Bond and Hempsell want to have it both ways: they want to accept the Biblical story about the destruction of the cities, but don’t want to accept the dates implied in the Bible. That is possible. Historical criticism is intended to help you establish why you can use which parts of the same text, and why some parts are more reliable than others. And fortunately, historians have been looking at the stories of the Abraham cycle. Although the consensus is not uncontested, many scholars will date Abraham to the Middle Bronze Age, let’s say in the seventeenth century. Again, this cannot be combined with a meteor impact in late fourth millennium. (I won’t discuss the theory – very likely, in my view – that the Abraham cycle is not historical at all.)

Bond and Hempsell ought to have stuck to reading the tablet itself. Their proposal is sufficiently interesting. As it now stands, they are adding a meteor to the Bible that is not mentioned and ignore a chronology that is. I hope that the journalist of the article I linked to, messed up things, but I am not sure.

3 Responses to More Nonsense about Sodom and Gomorrah

  1. I don’t know these guys, but they had a show on History Channel based on this theory. (Must be nice, eh?) Anyway, their idea was that the meteor burst apart in the air, which partially chonked into this mountain up in the Alps and partially split into a gazillion other pieces. The gazillion other pieces showered across a large area, mostly falling in uninhabited areas but a lot showering on the various Dead Sea cities; superheating of the rocks set the cities on fire. There was computer animation slanted toward making it look like a rain of fire and brimstone. Thus the shower.

    It’s the lack of sulfur that worries me. Brimstone is kinda easy to identify and hard to confuse.

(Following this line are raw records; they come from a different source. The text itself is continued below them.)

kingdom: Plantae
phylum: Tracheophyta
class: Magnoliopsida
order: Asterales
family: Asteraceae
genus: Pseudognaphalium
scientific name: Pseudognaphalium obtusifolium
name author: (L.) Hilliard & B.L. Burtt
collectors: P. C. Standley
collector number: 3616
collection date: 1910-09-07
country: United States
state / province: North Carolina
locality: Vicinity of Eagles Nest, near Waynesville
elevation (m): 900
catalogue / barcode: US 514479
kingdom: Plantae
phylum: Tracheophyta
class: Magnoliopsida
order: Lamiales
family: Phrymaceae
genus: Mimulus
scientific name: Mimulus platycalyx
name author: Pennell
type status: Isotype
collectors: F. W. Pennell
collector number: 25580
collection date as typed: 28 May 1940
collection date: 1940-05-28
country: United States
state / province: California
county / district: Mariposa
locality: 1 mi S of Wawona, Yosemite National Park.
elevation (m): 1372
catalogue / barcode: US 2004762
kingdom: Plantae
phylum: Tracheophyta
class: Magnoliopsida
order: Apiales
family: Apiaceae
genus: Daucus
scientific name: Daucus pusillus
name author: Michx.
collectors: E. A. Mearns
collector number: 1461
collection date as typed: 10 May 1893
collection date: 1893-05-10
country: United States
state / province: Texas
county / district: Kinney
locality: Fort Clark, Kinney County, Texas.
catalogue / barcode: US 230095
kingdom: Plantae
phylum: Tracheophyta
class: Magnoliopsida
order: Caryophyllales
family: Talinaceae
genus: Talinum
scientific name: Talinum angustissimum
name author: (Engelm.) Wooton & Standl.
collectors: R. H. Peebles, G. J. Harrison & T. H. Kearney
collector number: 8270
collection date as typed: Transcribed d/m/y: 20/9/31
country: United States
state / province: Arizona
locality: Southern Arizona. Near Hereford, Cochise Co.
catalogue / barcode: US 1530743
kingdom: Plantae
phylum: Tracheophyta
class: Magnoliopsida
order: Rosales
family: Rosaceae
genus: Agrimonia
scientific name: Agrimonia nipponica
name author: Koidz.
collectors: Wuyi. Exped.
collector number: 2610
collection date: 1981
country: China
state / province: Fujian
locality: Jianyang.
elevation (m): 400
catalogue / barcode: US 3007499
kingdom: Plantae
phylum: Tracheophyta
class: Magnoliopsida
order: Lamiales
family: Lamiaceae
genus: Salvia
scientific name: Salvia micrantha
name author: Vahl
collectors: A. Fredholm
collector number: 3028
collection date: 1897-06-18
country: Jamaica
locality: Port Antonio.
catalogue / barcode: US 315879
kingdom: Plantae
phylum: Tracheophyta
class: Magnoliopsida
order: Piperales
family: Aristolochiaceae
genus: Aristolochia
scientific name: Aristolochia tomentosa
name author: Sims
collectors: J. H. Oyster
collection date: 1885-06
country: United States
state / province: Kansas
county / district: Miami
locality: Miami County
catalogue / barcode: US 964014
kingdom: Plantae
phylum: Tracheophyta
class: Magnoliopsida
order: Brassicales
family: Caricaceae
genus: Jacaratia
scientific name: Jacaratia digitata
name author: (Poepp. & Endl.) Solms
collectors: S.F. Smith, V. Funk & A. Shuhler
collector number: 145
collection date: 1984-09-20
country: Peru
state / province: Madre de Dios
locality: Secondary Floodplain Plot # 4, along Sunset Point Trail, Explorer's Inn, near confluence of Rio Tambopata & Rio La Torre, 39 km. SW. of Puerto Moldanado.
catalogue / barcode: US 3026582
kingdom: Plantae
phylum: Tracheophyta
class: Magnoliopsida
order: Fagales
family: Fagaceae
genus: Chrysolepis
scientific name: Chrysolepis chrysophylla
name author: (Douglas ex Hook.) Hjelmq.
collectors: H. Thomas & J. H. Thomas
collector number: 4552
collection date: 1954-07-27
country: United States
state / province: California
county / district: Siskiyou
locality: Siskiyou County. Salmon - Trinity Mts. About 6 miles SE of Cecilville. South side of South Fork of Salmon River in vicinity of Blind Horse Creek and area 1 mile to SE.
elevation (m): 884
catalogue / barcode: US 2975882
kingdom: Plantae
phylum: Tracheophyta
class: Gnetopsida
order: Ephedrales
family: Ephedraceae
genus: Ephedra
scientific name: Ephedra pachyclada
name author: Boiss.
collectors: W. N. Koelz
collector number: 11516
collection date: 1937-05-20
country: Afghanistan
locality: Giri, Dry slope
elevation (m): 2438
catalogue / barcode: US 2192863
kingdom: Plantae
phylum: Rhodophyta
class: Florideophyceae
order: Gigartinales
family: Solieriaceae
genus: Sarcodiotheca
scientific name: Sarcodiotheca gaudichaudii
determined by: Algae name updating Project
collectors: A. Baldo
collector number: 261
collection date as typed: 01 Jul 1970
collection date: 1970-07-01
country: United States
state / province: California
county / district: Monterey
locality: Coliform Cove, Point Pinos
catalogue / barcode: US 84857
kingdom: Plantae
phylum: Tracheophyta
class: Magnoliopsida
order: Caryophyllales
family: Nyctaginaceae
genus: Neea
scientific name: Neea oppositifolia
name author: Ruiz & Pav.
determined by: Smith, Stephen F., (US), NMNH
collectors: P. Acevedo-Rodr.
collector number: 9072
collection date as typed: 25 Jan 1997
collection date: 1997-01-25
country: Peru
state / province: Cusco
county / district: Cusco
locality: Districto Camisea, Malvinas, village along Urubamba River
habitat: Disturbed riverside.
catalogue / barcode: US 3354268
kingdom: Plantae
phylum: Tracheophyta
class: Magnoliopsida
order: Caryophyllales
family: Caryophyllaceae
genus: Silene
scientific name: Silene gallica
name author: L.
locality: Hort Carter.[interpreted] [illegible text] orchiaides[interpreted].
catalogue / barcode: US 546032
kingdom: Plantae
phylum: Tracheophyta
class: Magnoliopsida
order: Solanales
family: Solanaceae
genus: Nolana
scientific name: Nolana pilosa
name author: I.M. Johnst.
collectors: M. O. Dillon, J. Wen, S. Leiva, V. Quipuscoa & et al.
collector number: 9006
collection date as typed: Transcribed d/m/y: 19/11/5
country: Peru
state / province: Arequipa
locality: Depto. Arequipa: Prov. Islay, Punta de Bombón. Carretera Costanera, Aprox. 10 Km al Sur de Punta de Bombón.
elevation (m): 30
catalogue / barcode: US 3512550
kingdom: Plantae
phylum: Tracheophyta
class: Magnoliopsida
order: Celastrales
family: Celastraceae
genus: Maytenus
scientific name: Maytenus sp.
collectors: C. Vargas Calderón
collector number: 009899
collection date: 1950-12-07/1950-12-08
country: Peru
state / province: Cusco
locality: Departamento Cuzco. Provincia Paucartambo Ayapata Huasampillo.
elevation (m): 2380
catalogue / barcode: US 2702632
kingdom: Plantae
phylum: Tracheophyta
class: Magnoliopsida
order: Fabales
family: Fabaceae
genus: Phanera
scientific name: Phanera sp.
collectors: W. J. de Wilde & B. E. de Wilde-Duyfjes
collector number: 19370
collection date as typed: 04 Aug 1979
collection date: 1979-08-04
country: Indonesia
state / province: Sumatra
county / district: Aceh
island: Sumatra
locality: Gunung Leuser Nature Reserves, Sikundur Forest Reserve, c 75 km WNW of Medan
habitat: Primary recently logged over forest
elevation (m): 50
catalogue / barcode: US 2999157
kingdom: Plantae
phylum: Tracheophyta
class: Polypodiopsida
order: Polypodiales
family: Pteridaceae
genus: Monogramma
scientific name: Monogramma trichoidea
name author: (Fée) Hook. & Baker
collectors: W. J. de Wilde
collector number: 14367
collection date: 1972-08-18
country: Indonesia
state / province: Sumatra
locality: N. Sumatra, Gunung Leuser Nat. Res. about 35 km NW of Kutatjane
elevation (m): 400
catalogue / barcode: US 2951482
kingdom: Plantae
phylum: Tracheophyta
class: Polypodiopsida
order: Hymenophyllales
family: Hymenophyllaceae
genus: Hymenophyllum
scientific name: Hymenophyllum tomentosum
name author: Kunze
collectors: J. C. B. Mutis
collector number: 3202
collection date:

  2. Findings of meteor showers or the chronological order of events helps debunk this story but I think the main argument to the fallacy of Sodom and Gomorrah is in it’s name. Aramaic and Hebrew language experts note that Sodom roughly translates to rubble and Gomorrah translates to scorched earth (I may have these round the wrong way, so apologies if so). You could argue that they were named after the desolate lands they were built on, but history shows city names were often more positive, i.e Jerusalem = city of peace. Also it seems too ironic that these cities that no one can actually locate, happened to be named after what befell them. It would be like someone naming their child leukemia, then said child contracting that disease.

  3. Paul Nash says:

    The heating caused by the meteor is a plausible reason for the destruction — compare the intense heating caused by the recent, verified Russian fireball. The references to sulphur and brimstone could simply be the only ones the writers had to explain the extreme temperatures involved.
    As for the place names, since Genesis is supposed to have been written much later than the meteor, possibly the Genesis story is an explanation of the devastated sites, or traditions based on them, rather than recently destroyed active cities.